Prévention de l’obésité infantile: l’environnement familial joue un rôle crucial

Le 4 octobre 2018

La prédisposition génétique à souffrir d’obésité infantile peut être contrecarrée par des environnements familiaux dans lesquels prévalent de saines habitudes de vie, révèle une étude parue dans le Journal of the American Medical Association.
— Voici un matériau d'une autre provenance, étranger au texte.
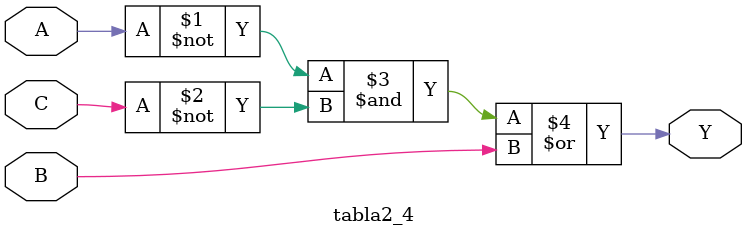
<source format=v>
module tabla1_1(input wire A, B, C, output wire Y);
  
//   Elementos
// reg A, B, C;
 
 wire w1,w2,w3,w4,w5,w6,w7;
// compuertas    
not U1 (w1, A);					//A'
not U2 (w2, B);					//B'
not U3 (w3, C);					//C'
and a1 (w4, w1, w3);			//A'C'
and a2 (w5, w2, w3);			//B'C'
and a3 (w6, A, C);				//AC
or  o1 (Y, w4, w5, w6);			//Salida

endmodule



// -----------------------------------
// Ejercicio 1 Tabla 2/Gate Level Modelling
// -----------------------------------

module tabla1_2(input wire A, B, C, output wire Y);
  
// compuertas    
not U2 (Y, B);					//B'=Salida

endmodule

// -----------------------------------
// Ejercicio 1 Tabla 3/Gate Level Modelling
// -----------------------------------
module tabla1_3(input wire A, B, C, D, output wire Y);
  
//   Elementos
// reg A, B, C, D;
 wire w1,w2,w3,w4,w5,w6,w7,w8,w9,w10,w11,w12;
// compuertas    
not U1 (w1, A);					//A'
not U2 (w2, B);					//B'
not U3 (w3, C);					//C'
not U4 (w4, D);					//D'
and a1 (w5, w1, w2, w3, w4);	//A'B'C'D'
and a2 (w6, w1, w2, C, D);		//A´B´CD
and a3 (w7, w1, B, w3, D);		//A'BC'D
and a4 (w8, w1, B, C ,w4);		//A'BCD'
and a5 (w9, A, B, w3, w4);		//ABC'D'
and a6 (w10, A, B, C, D);		//ABCD
and a7 (w11, A, w2, w3, D);		//AB'C'D
and a8 (w12, A, w2, C, w4);		//AB'CD'
or  o1 (Y, w5,w6,w7,w8,w9,w10,w11,w12); 		//Salida

endmodule

// -----------------------------------
// Ejercicio 1 Tabla 4/Gate Level Modelling
// -----------------------------------
module tabla1_4(input wire A, B, C, D, output wire J);
  
//   Elementos
 wire j1,j2,j3,j4;
// compuertas    
not U1 (j1, D);					//D'
and a1 (j2, A, j1);				//AD'
and a2 (j3, A, C);				//AC
and a3 (j4, A, B);				//AB
or  o1 (J, j2, j3, j4);			//AD'+AC+AB
  
endmodule


// -----------------------------------
// Ejercicio 2 Tabla 1/Operadores Logicos
// -----------------------------------
module tabla2_1(input wire A,B,C,D, output wire Y);	
	
assign Y = (~B&~C&~D) | (A&~B) | (A&~C) | (A&~D);
   
endmodule

// -----------------------------------
// Ejercicio 2 Tabla 2/Operadores Logicos
// -----------------------------------
module tabla2_2(input wire A,B,C, output wire Y);
	
	assign Y = ~B | C;
	
endmodule

// -----------------------------------
// Ejercicio 2 Tabla 3/Operadores Logicos
// -----------------------------------
module tabla2_3(input wire A,B,C,D, output wire Y);

	assign Y = B | D ;
  
endmodule

// -----------------------------------
// Ejercicio 2 Tabla 4/Operadores Logicos
// -----------------------------------
module tabla2_4(input wire A,B,C, output wire Y);

	assign Y = ~A&~C | B ;
  
endmodule
</source>
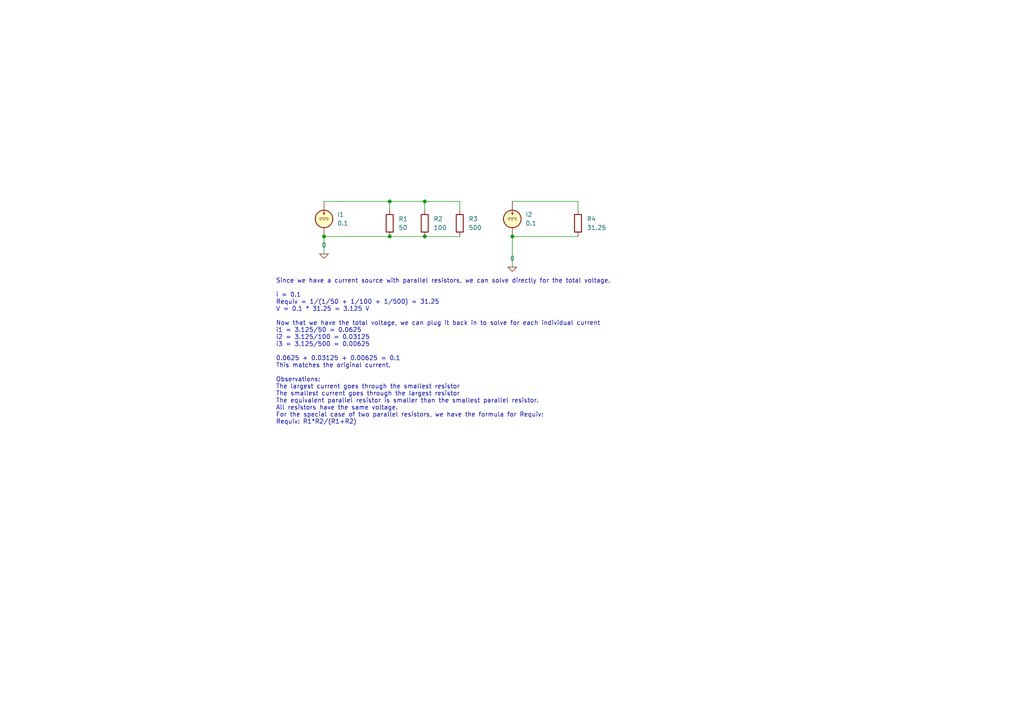
<source format=kicad_sch>
(kicad_sch (version 20230121) (generator eeschema)

  (uuid 2b643267-df49-4a4a-b502-ee543492a494)

  (paper "A4")

  

  (junction (at 113.03 58.42) (diameter 0) (color 0 0 0 0)
    (uuid 17997a08-b6a8-481e-95e6-632b346531e0)
  )
  (junction (at 93.98 68.58) (diameter 0) (color 0 0 0 0)
    (uuid 1cc237e2-327c-4833-9634-0aaaeccb26d2)
  )
  (junction (at 113.03 68.58) (diameter 0) (color 0 0 0 0)
    (uuid 32b711b4-fe9e-4e5c-aaec-d9bb6a6b36f6)
  )
  (junction (at 123.19 58.42) (diameter 0) (color 0 0 0 0)
    (uuid 787854f5-08d3-4581-8881-0082812d3028)
  )
  (junction (at 123.19 68.58) (diameter 0) (color 0 0 0 0)
    (uuid 90e0f4a1-1606-440b-9b23-cc7c4520baee)
  )
  (junction (at 148.59 68.58) (diameter 0) (color 0 0 0 0)
    (uuid cb8a0bf7-3977-4bdb-a38e-8339d09ee04f)
  )

  (wire (pts (xy 133.35 58.42) (xy 133.35 60.96))
    (stroke (width 0) (type default))
    (uuid 21e0264d-c0d8-4d45-841d-8271dd6b009b)
  )
  (wire (pts (xy 113.03 68.58) (xy 123.19 68.58))
    (stroke (width 0) (type default))
    (uuid 23ca7405-c827-494c-a916-588ff07411e1)
  )
  (wire (pts (xy 123.19 58.42) (xy 133.35 58.42))
    (stroke (width 0) (type default))
    (uuid 281fe585-5fef-4fe1-8bd6-1daab50421db)
  )
  (wire (pts (xy 167.64 58.42) (xy 167.64 60.96))
    (stroke (width 0) (type default))
    (uuid 36cabf1b-1651-49c8-a7da-3b5c6c7c16dc)
  )
  (wire (pts (xy 123.19 58.42) (xy 123.19 60.96))
    (stroke (width 0) (type default))
    (uuid 50d21268-8775-4075-8a8e-f08ae831367a)
  )
  (wire (pts (xy 113.03 58.42) (xy 113.03 60.96))
    (stroke (width 0) (type default))
    (uuid 70f21ce5-1b70-4fe4-9dce-ad7d4bd4843a)
  )
  (wire (pts (xy 93.98 68.58) (xy 93.98 73.66))
    (stroke (width 0) (type default))
    (uuid 7183885a-aa2c-40d1-a916-31fc0bf65cef)
  )
  (wire (pts (xy 113.03 58.42) (xy 123.19 58.42))
    (stroke (width 0) (type default))
    (uuid 794ebbaf-0b65-4294-9308-2faaef43eda8)
  )
  (wire (pts (xy 123.19 68.58) (xy 133.35 68.58))
    (stroke (width 0) (type default))
    (uuid 875b1c04-a00d-4fcd-8a31-6d0a27a71122)
  )
  (wire (pts (xy 93.98 58.42) (xy 113.03 58.42))
    (stroke (width 0) (type default))
    (uuid 91512335-0802-43de-bf83-8c0c2bda8d18)
  )
  (wire (pts (xy 148.59 68.58) (xy 167.64 68.58))
    (stroke (width 0) (type default))
    (uuid af0d488b-d161-4d78-9685-6363358aeb08)
  )
  (wire (pts (xy 148.59 68.58) (xy 148.59 77.47))
    (stroke (width 0) (type default))
    (uuid d16b6f04-d3c0-415b-978a-5b251554c06b)
  )
  (wire (pts (xy 148.59 58.42) (xy 167.64 58.42))
    (stroke (width 0) (type default))
    (uuid d32b88b9-1455-47a0-b67a-3bff5de91f2b)
  )
  (wire (pts (xy 93.98 68.58) (xy 113.03 68.58))
    (stroke (width 0) (type default))
    (uuid dcb38fd2-4698-4a30-8361-93b8b4310d27)
  )

  (text "Since we have a current source with parallel resistors, we can solve directly for the total voltage.\n\ni = 0.1\nRequiv = 1/(1/50 + 1/100 + 1/500) = 31.25\nV = 0.1 * 31.25 = 3.125 V\n\nNow that we have the total voltage, we can plug it back in to solve for each individual current\ni1 = 3.125/50 = 0.0625\ni2 = 3.125/100 = 0.03125\ni3 = 3.125/500 = 0.00625\n\n0.0625 + 0.03125 + 0.00625 = 0.1\nThis matches the original current.\n\nObservations:\nThe largest current goes through the smallest resistor\nThe smallest current goes through the largest resistor\nThe equivalent parallel resistor is smaller than the smallest parallel resistor.\nAll resistors have the same voltage.\nFor the special case of two parallel resistors, we have the formula for Requiv:\nRequiv: R1*R2/(R1+R2)\n"
    (at 80.01 123.19 0)
    (effects (font (size 1.27 1.27)) (justify left bottom))
    (uuid a6f168e6-33cb-47d9-a5ef-abcde9b6d023)
  )

  (symbol (lib_id "Simulation_SPICE:0") (at 93.98 73.66 0) (unit 1)
    (in_bom yes) (on_board yes) (dnp no) (fields_autoplaced)
    (uuid 2c46089a-8c96-4f90-8e69-81a8eecf083a)
    (property "Reference" "#GND01" (at 93.98 76.2 0)
      (effects (font (size 1.27 1.27)) hide)
    )
    (property "Value" "0" (at 93.98 71.12 0)
      (effects (font (size 1.27 1.27)))
    )
    (property "Footprint" "" (at 93.98 73.66 0)
      (effects (font (size 1.27 1.27)) hide)
    )
    (property "Datasheet" "~" (at 93.98 73.66 0)
      (effects (font (size 1.27 1.27)) hide)
    )
    (pin "1" (uuid 66519c60-0fef-4ae3-a9a2-ba1231e427aa))
    (instances
      (project "resistor_parallel_2"
        (path "/2b643267-df49-4a4a-b502-ee543492a494"
          (reference "#GND01") (unit 1)
        )
      )
    )
  )

  (symbol (lib_id "Simulation_SPICE:IDC") (at 93.98 63.5 0) (unit 1)
    (in_bom yes) (on_board yes) (dnp no) (fields_autoplaced)
    (uuid 3ed4e63f-4d68-45dc-aa30-770dceb89433)
    (property "Reference" "I1" (at 97.79 62.23 0)
      (effects (font (size 1.27 1.27)) (justify left))
    )
    (property "Value" "0.1" (at 97.79 64.77 0)
      (effects (font (size 1.27 1.27)) (justify left))
    )
    (property "Footprint" "" (at 93.98 63.5 0)
      (effects (font (size 1.27 1.27)) hide)
    )
    (property "Datasheet" "~" (at 93.98 63.5 0)
      (effects (font (size 1.27 1.27)) hide)
    )
    (property "Sim.Pins" "1=+ 2=-" (at 93.98 63.5 0)
      (effects (font (size 1.27 1.27)) hide)
    )
    (property "Sim.Type" "DC" (at 93.98 63.5 0)
      (effects (font (size 1.27 1.27)) hide)
    )
    (property "Sim.Device" "I" (at 93.98 63.5 0)
      (effects (font (size 1.27 1.27)) hide)
    )
    (pin "1" (uuid 813110f0-49bd-4434-af02-0a64ded197e0))
    (pin "2" (uuid d625eef9-0822-4bff-87c9-cf9045f3d891))
    (instances
      (project "resistor_parallel_2"
        (path "/2b643267-df49-4a4a-b502-ee543492a494"
          (reference "I1") (unit 1)
        )
      )
    )
  )

  (symbol (lib_id "Device:R") (at 167.64 64.77 0) (unit 1)
    (in_bom yes) (on_board yes) (dnp no) (fields_autoplaced)
    (uuid 40e6f804-ba06-47f6-839c-bc3eabe5d7f0)
    (property "Reference" "R4" (at 170.18 63.5 0)
      (effects (font (size 1.27 1.27)) (justify left))
    )
    (property "Value" "31.25" (at 170.18 66.04 0)
      (effects (font (size 1.27 1.27)) (justify left))
    )
    (property "Footprint" "" (at 165.862 64.77 90)
      (effects (font (size 1.27 1.27)) hide)
    )
    (property "Datasheet" "~" (at 167.64 64.77 0)
      (effects (font (size 1.27 1.27)) hide)
    )
    (pin "1" (uuid 164793e2-7cab-4886-ae06-c5a51b17108e))
    (pin "2" (uuid cb92ff57-b05e-4f02-9e19-ded0ef128596))
    (instances
      (project "resistor_parallel_2"
        (path "/2b643267-df49-4a4a-b502-ee543492a494"
          (reference "R4") (unit 1)
        )
      )
    )
  )

  (symbol (lib_id "Device:R") (at 123.19 64.77 0) (unit 1)
    (in_bom yes) (on_board yes) (dnp no) (fields_autoplaced)
    (uuid 60793ff1-404b-4112-a410-ac707aee487b)
    (property "Reference" "R2" (at 125.73 63.5 0)
      (effects (font (size 1.27 1.27)) (justify left))
    )
    (property "Value" "100" (at 125.73 66.04 0)
      (effects (font (size 1.27 1.27)) (justify left))
    )
    (property "Footprint" "" (at 121.412 64.77 90)
      (effects (font (size 1.27 1.27)) hide)
    )
    (property "Datasheet" "~" (at 123.19 64.77 0)
      (effects (font (size 1.27 1.27)) hide)
    )
    (pin "1" (uuid dccacc5b-e29e-484b-bb72-8e8b83994f58))
    (pin "2" (uuid d90116f7-1ac5-4944-97e0-92536e71777a))
    (instances
      (project "resistor_parallel_2"
        (path "/2b643267-df49-4a4a-b502-ee543492a494"
          (reference "R2") (unit 1)
        )
      )
    )
  )

  (symbol (lib_id "Device:R") (at 133.35 64.77 0) (unit 1)
    (in_bom yes) (on_board yes) (dnp no) (fields_autoplaced)
    (uuid b901d5d3-1576-464b-8295-22e2777b77dd)
    (property "Reference" "R3" (at 135.89 63.5 0)
      (effects (font (size 1.27 1.27)) (justify left))
    )
    (property "Value" "500" (at 135.89 66.04 0)
      (effects (font (size 1.27 1.27)) (justify left))
    )
    (property "Footprint" "" (at 131.572 64.77 90)
      (effects (font (size 1.27 1.27)) hide)
    )
    (property "Datasheet" "~" (at 133.35 64.77 0)
      (effects (font (size 1.27 1.27)) hide)
    )
    (pin "1" (uuid 79451ba2-5976-421f-9059-4d6a1ab9a119))
    (pin "2" (uuid 220df0af-c9a4-4ffb-837c-94f135c1f63c))
    (instances
      (project "resistor_parallel_2"
        (path "/2b643267-df49-4a4a-b502-ee543492a494"
          (reference "R3") (unit 1)
        )
      )
    )
  )

  (symbol (lib_id "Simulation_SPICE:IDC") (at 148.59 63.5 0) (unit 1)
    (in_bom yes) (on_board yes) (dnp no) (fields_autoplaced)
    (uuid cffaf7dc-44fb-444e-980c-f7248d074c38)
    (property "Reference" "I2" (at 152.4 62.23 0)
      (effects (font (size 1.27 1.27)) (justify left))
    )
    (property "Value" "0.1" (at 152.4 64.77 0)
      (effects (font (size 1.27 1.27)) (justify left))
    )
    (property "Footprint" "" (at 148.59 63.5 0)
      (effects (font (size 1.27 1.27)) hide)
    )
    (property "Datasheet" "~" (at 148.59 63.5 0)
      (effects (font (size 1.27 1.27)) hide)
    )
    (property "Sim.Pins" "1=+ 2=-" (at 148.59 63.5 0)
      (effects (font (size 1.27 1.27)) hide)
    )
    (property "Sim.Type" "DC" (at 148.59 63.5 0)
      (effects (font (size 1.27 1.27)) hide)
    )
    (property "Sim.Device" "I" (at 148.59 63.5 0)
      (effects (font (size 1.27 1.27)) hide)
    )
    (pin "1" (uuid 28d466e5-3760-48e7-b36f-d83cf1fe8995))
    (pin "2" (uuid d82a6bea-2e9d-44ec-97cd-7c99797b7393))
    (instances
      (project "resistor_parallel_2"
        (path "/2b643267-df49-4a4a-b502-ee543492a494"
          (reference "I2") (unit 1)
        )
      )
    )
  )

  (symbol (lib_id "Device:R") (at 113.03 64.77 0) (unit 1)
    (in_bom yes) (on_board yes) (dnp no) (fields_autoplaced)
    (uuid d17d4c01-6c37-454f-b9eb-a5b58b37a7d8)
    (property "Reference" "R1" (at 115.57 63.5 0)
      (effects (font (size 1.27 1.27)) (justify left))
    )
    (property "Value" "50" (at 115.57 66.04 0)
      (effects (font (size 1.27 1.27)) (justify left))
    )
    (property "Footprint" "" (at 111.252 64.77 90)
      (effects (font (size 1.27 1.27)) hide)
    )
    (property "Datasheet" "~" (at 113.03 64.77 0)
      (effects (font (size 1.27 1.27)) hide)
    )
    (pin "1" (uuid 894d2135-b520-4cbb-929b-7de357007c6f))
    (pin "2" (uuid c479f574-1e98-47ef-a433-44c5efcc0d33))
    (instances
      (project "resistor_parallel_2"
        (path "/2b643267-df49-4a4a-b502-ee543492a494"
          (reference "R1") (unit 1)
        )
      )
    )
  )

  (symbol (lib_id "Simulation_SPICE:0") (at 148.59 77.47 0) (unit 1)
    (in_bom yes) (on_board yes) (dnp no) (fields_autoplaced)
    (uuid e050bfbe-ed3d-45da-8de3-609dedf3f6d5)
    (property "Reference" "#GND02" (at 148.59 80.01 0)
      (effects (font (size 1.27 1.27)) hide)
    )
    (property "Value" "0" (at 148.59 74.93 0)
      (effects (font (size 1.27 1.27)))
    )
    (property "Footprint" "" (at 148.59 77.47 0)
      (effects (font (size 1.27 1.27)) hide)
    )
    (property "Datasheet" "~" (at 148.59 77.47 0)
      (effects (font (size 1.27 1.27)) hide)
    )
    (pin "1" (uuid b1a63681-18c6-44f6-adc2-ad2de8f0cddb))
    (instances
      (project "resistor_parallel_2"
        (path "/2b643267-df49-4a4a-b502-ee543492a494"
          (reference "#GND02") (unit 1)
        )
      )
    )
  )

  (sheet_instances
    (path "/" (page "1"))
  )
)

</source>
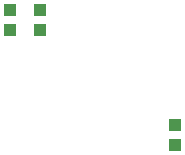
<source format=gbp>
G04*
G04 #@! TF.GenerationSoftware,Altium Limited,Altium Designer,20.0.9 (164)*
G04*
G04 Layer_Color=128*
%FSLAX25Y25*%
%MOIN*%
G70*
G01*
G75*
%ADD18R,0.03937X0.04331*%
D18*
X4500Y-115000D02*
D03*
Y-108307D02*
D03*
X-5500Y-115000D02*
D03*
Y-108307D02*
D03*
X49400Y-146653D02*
D03*
Y-153347D02*
D03*
M02*

</source>
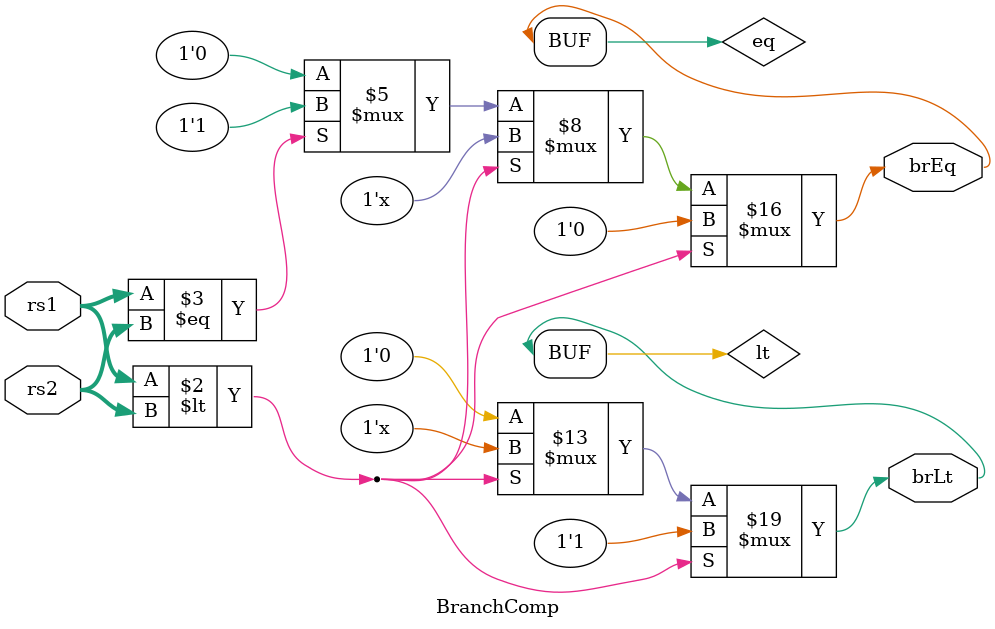
<source format=v>
module BranchComp(
    input [31:0] rs1,       // First register value
    input [31:0] rs2,       // Second register value
    output brLt,            // Output for less than condition
    output brEq             // Output for equality condition
);

    // TODO: implement your branch comparator here for checking if
    // value is register is less than or equal to another register
    reg lt;
    reg eq;
    always @(*) begin
        if(rs1<rs2)begin
            lt = 1;
            eq = 0;
        end else if (rs1==rs2) begin
            lt = 0;
            eq = 1;
        end else begin
            lt = 0;
            eq = 0;
        end
    end
    assign brLt = lt;
    assign brEq = eq;
endmodule
</source>
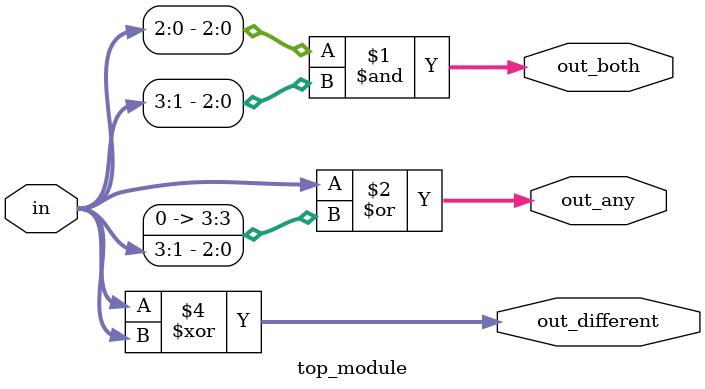
<source format=sv>
module top_module (
	input [3:0] in,
	output [2:0] out_both,
	output [3:0] out_any,
	output [3:0] out_different
);
	assign out_both = in[2:0] & in[3:1];
	assign out_any = {in[3] | in[0], in | {1'b0, in[3:1]}};
	assign out_different = in ^ {in[3:1], in[0]};
endmodule

</source>
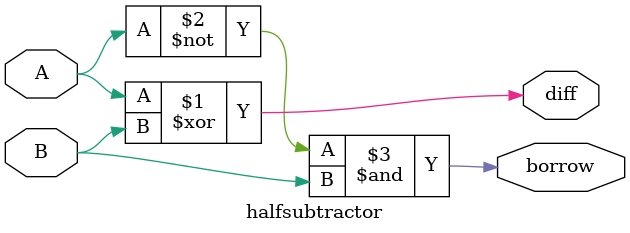
<source format=v>
`timescale 1ns / 1ps
module halfsubtractor(input A,input B,output diff,output borrow);
assign diff=A^B;
assign borrow=~A&B;
endmodule

</source>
Selon cette étude, les enfants qui vivaient dans les environnements les moins obésogènes, qui avaient donc accès, par exemple à des fruits et des légumes frais et qui passaient peu de temps devant la télévision, couraient deux fois moins de risques de souffrir d’obésité  en dépit de leur prévalence génétique. Autrement dit, l’obésité ne serait pas une fatalité inscrite dans les gènes, mais elle résulterait plutôt de l’environnement dans lequel de telles prédispositions génétiques peuvent ou non être favorisées.

Inné ou acquis ?

Cette étude, saluée par des chercheurs de l’Université de Buffalo, se distingue des autres travaux de recherches en génétique qui, généralement, opposent nature et « nurture1 », pour plutôt proposer que nature et « nurture » agissent en complémentarité. Selon les experts, cette étude ouvre de nouvelles perspectives en matière de prévention de l’obésité infantile. Et surtout, elle permet aux médecins et aux pédiatres d’offrir aux parents un message tout aussi puissant qu’encourageant : les milieux familiaux qui font une promotion soutenue de la saine alimentation et de l’activité physique peuvent contrecarrer la prévalence de leur enfant à souffrir d’obésité.

1Le terme « nurture » n’a pas d’équivalent en français. Il signifie à la fois : nourrir, soigner, éduquer, former, enrichir. Par ailleurs, le couple nature-nurture renvoit aussi au couple inné-acquis.